WHAT THE EXERCISE ASKS -
From the PM2.5 Implementation Rule text below, copy word for word the portion that opens with the words "On April 25, 2007" and closes with "RACM requirements.".

TEXT FOR ANALYSIS -
+ + + + +
E. The PM2.5 Implementation Rule

    On April 25, 2007 (72 FR 20586), the EPA published the ``Clean Air 
Fine Particle Implementation Rule'' to address nonattainment SIP 
requirements for the 1997 PM2.5 NAAQS (the PM2.5 
Implementation Rule).\27\ That action provided regulations and 
additional guidance in the preamble for state plans required to 
implement the 1997 PM2.5 NAAQS. The PM2.5 
Implementation Rule provided a framework for developing SIP submissions 
for nonattainment areas based on the Subpart 1 requirements for 
nonattainment areas found in section 172 of the CAA.\28\
---------------------------------------------------------------------------

    \27\ The PM2.5 Implementation Rule is now codified at 
40 CFR Section 51.1000-1012. Section 51.1010 addresses the RACT and 
RACM requirements.
    \28\ The EPA notes that on January 4, 2013, the PM2.5 
Implementation Rule was remanded by the U.S. Court of Appeals for 
the D.C. Circuit. The Court ruled that the EPA should have issued 
the implementation rule under the Clean Air Act requirements of 
Subpart 4. (See NRDC v. EPA, 706 F.3d 428 (D.C. Cir. 2013). This 
proposal addresses only one aspect of the remanded PM2.5 
Implementation Rule, i.e., the presumption that CAIR is RACT/RACM 
for purposes of attainment plans for the 1997 PM2.5 
NAAQS. This issue is not directly related to the Court's decision in 
NRDC v. EPA. The EPA intends to respond to the Court's remand in 
that decision in another rulemaking that will address implementation 
requirements for the PM2.5 NAAQS more broadly.
---------------------------------------------------------------------------

    With respect to the requirements of section 172 (c)(1), the 
PM2.5 Implementation Rule used a combined RACT/RACM 
approach, where a state's obligation to implement RACT was considered 
as part of the overall RACM obligation for EGU sources. RACT/RACM was 
defined in the Rule as the set of emission reduction measures needed to 
attain the standards as expeditiously as practicable in the 
nonattainment area at issue. Through guidance in the preamble to the 
final PM2.5 Implementation Rule, the EPA also established a 
presumption that compliance with the CAIR would satisfy RACT/RACM 
requirements for SO2 and NOX emissions from EGUs 
in states participating in the CAIR cap-and-trade program for such 
emissions.\29\
---------------------------------------------------------------------------

    \29\ See PM2.5 Implementation Rule, 72 FR 20623.
+ + + + +
DATASET SECTION -
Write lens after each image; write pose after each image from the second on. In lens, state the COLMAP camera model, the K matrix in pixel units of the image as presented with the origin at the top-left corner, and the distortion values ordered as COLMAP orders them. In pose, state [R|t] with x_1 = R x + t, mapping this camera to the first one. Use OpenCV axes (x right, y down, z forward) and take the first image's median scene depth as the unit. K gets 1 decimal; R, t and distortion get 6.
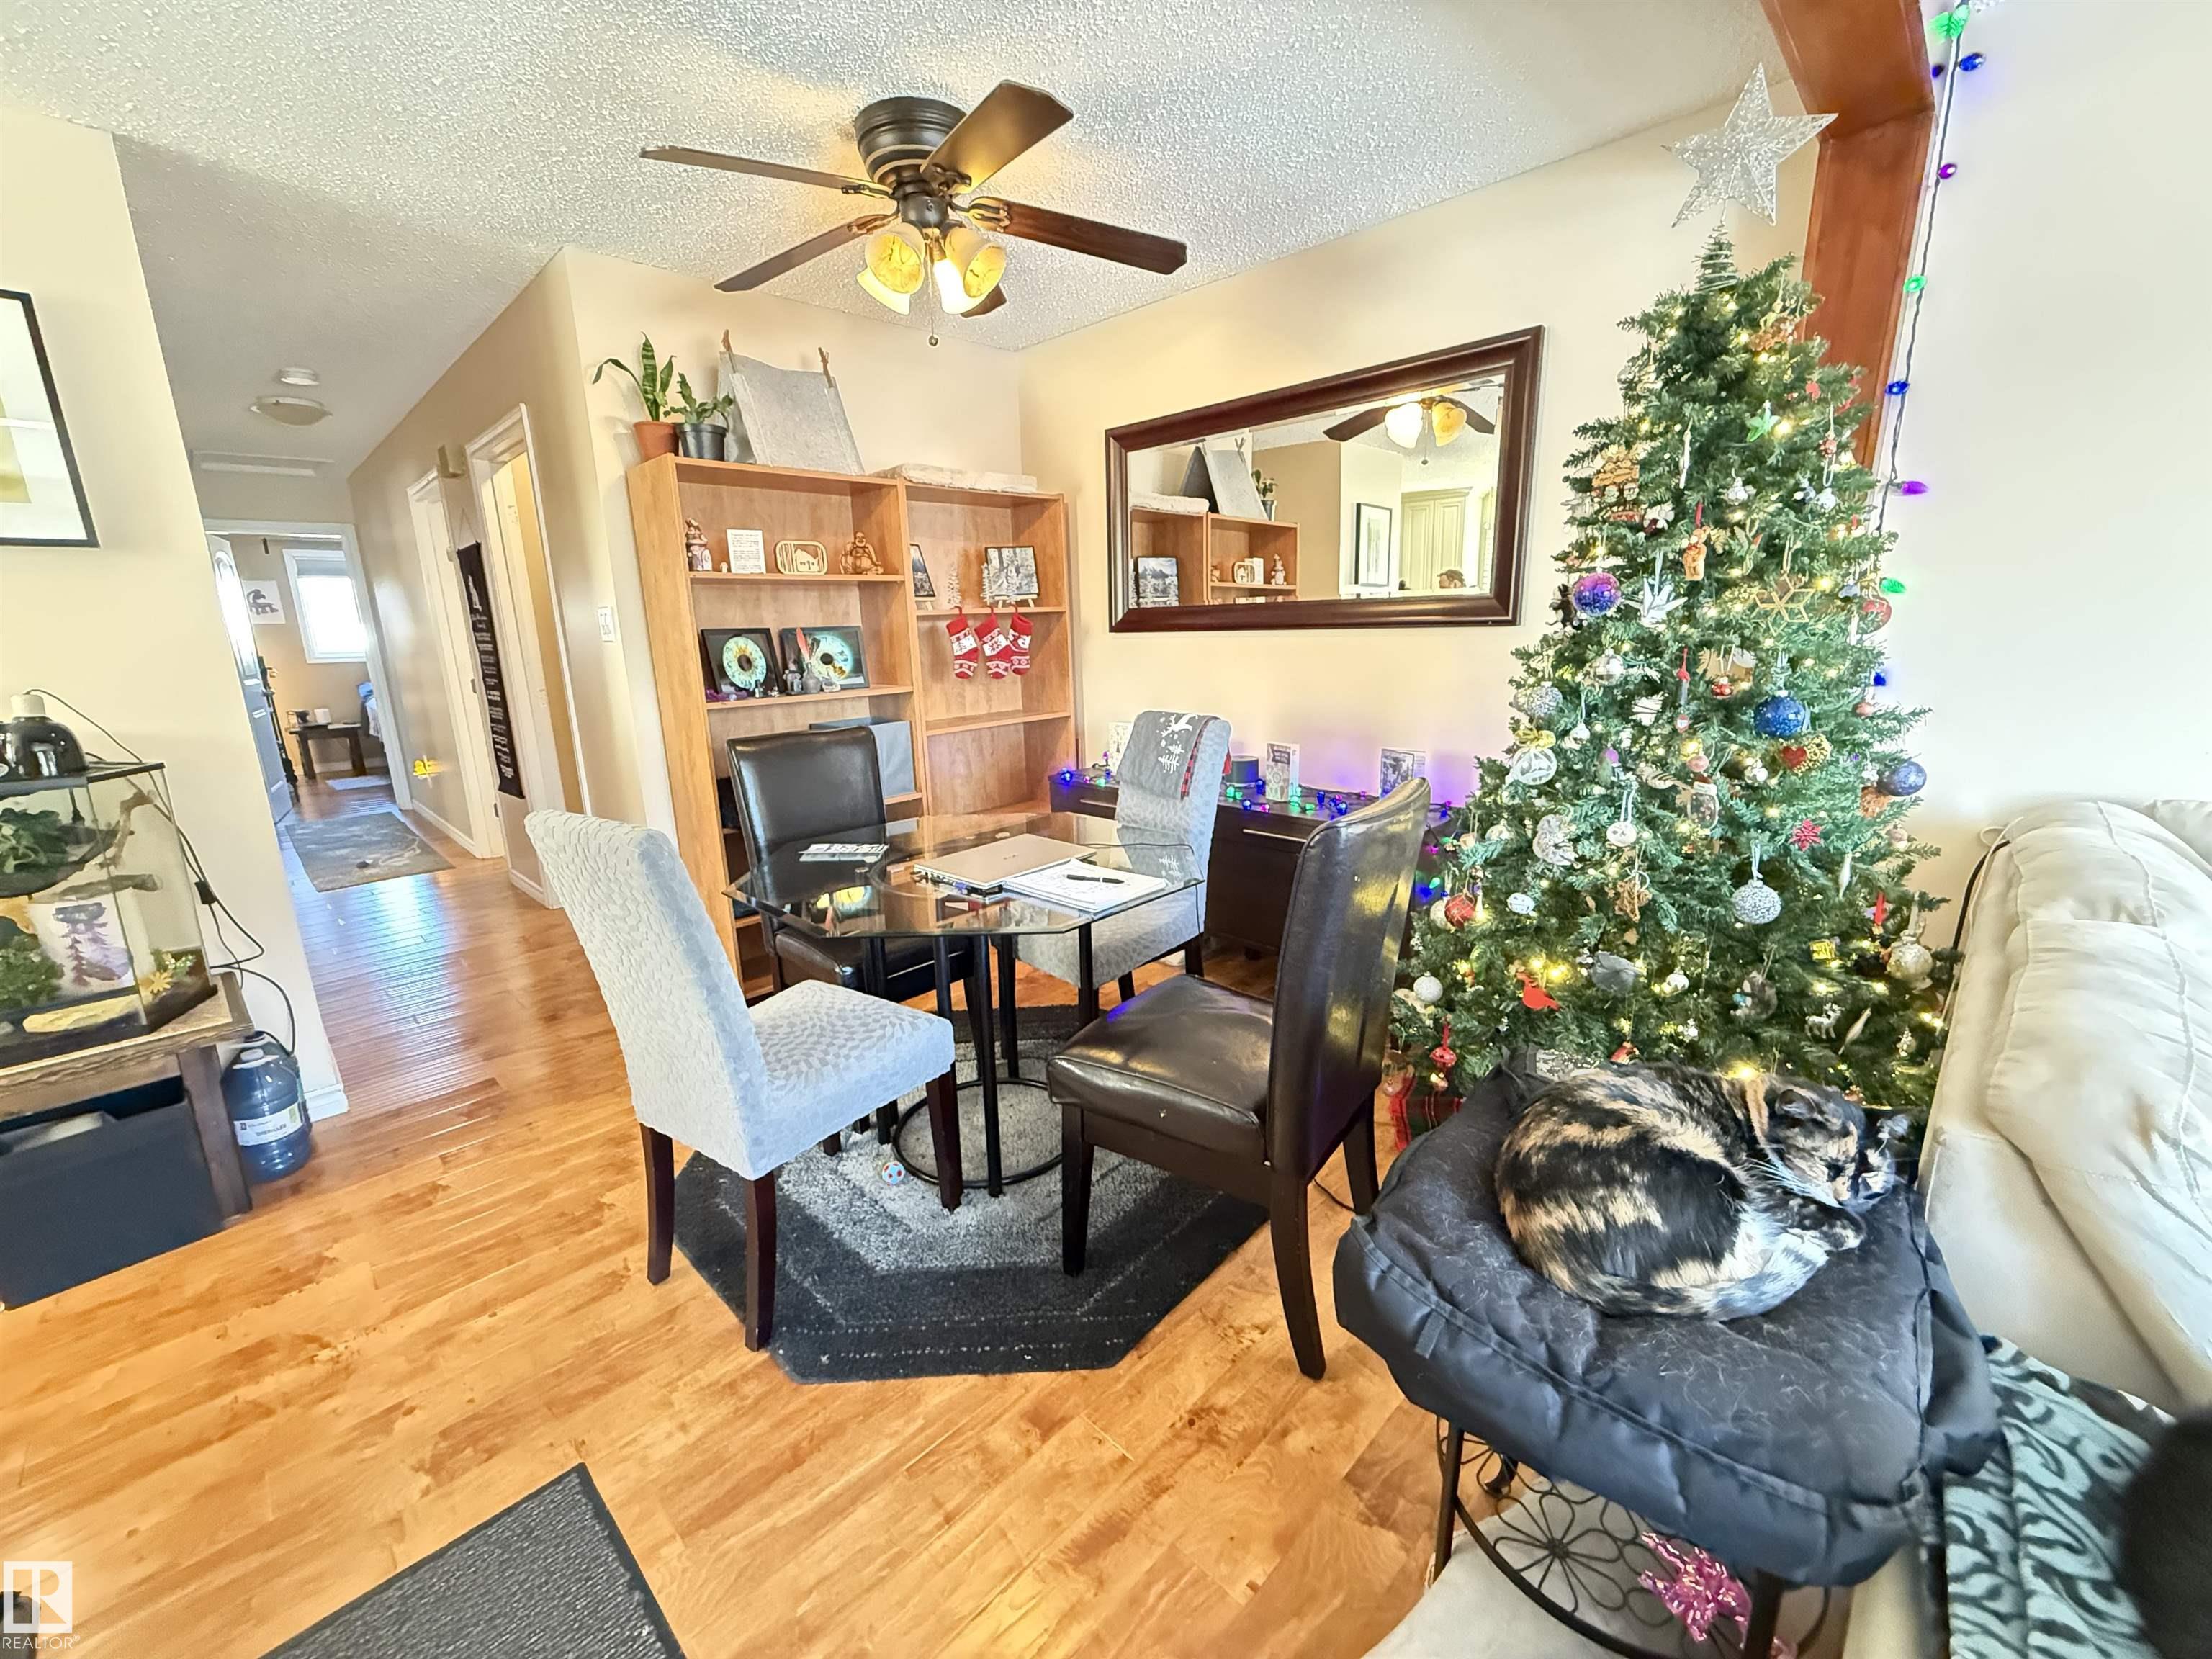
+ + + + +
EXERCISE SOLUTION -
On April 25, 2007 (72 FR 20586), the EPA published the ``Clean Air 
Fine Particle Implementation Rule'' to address nonattainment SIP 
requirements for the 1997 PM2.5 NAAQS (the PM2.5 
Implementation Rule).\27\ That action provided regulations and 
additional guidance in the preamble for state plans required to 
implement the 1997 PM2.5 NAAQS. The PM2.5 
Implementation Rule provided a framework for developing SIP submissions 
for nonattainment areas based on the Subpart 1 requirements for 
nonattainment areas found in section 172 of the CAA.\28\
---------------------------------------------------------------------------

    \27\ The PM2.5 Implementation Rule is now codified at 
40 CFR Section 51.1000-1012. Section 51.1010 addresses the RACT and 
RACM requirements.